| Your objective |
Please copy every line of text in the rows below without changing anything, and leave the pictures out of your answer.

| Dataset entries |
****

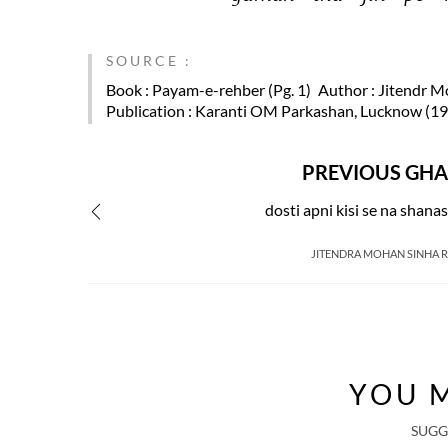
SOURCE :
Book
: Payam-e-rehber (Pg. 1)
Author
: Jitendr M
Publication
: Karanti OM Parkashan, Lucknow (1
PREVIOUS GHA
dosti apni kisi se na shanas
JITENDRA MOHAN SINHA 
YOU M
SUGG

****

| Answer space |
SOURCE :
Book
: Payam-e-rehber (Pg. 1)
Author
: Jitendr M
Publication
: Karanti OM Parkashan, Lucknow (1
PREVIOUS GHA
dosti apni kisi se na shanas
JITENDRA MOHAN SINHA 
YOU M
SUGG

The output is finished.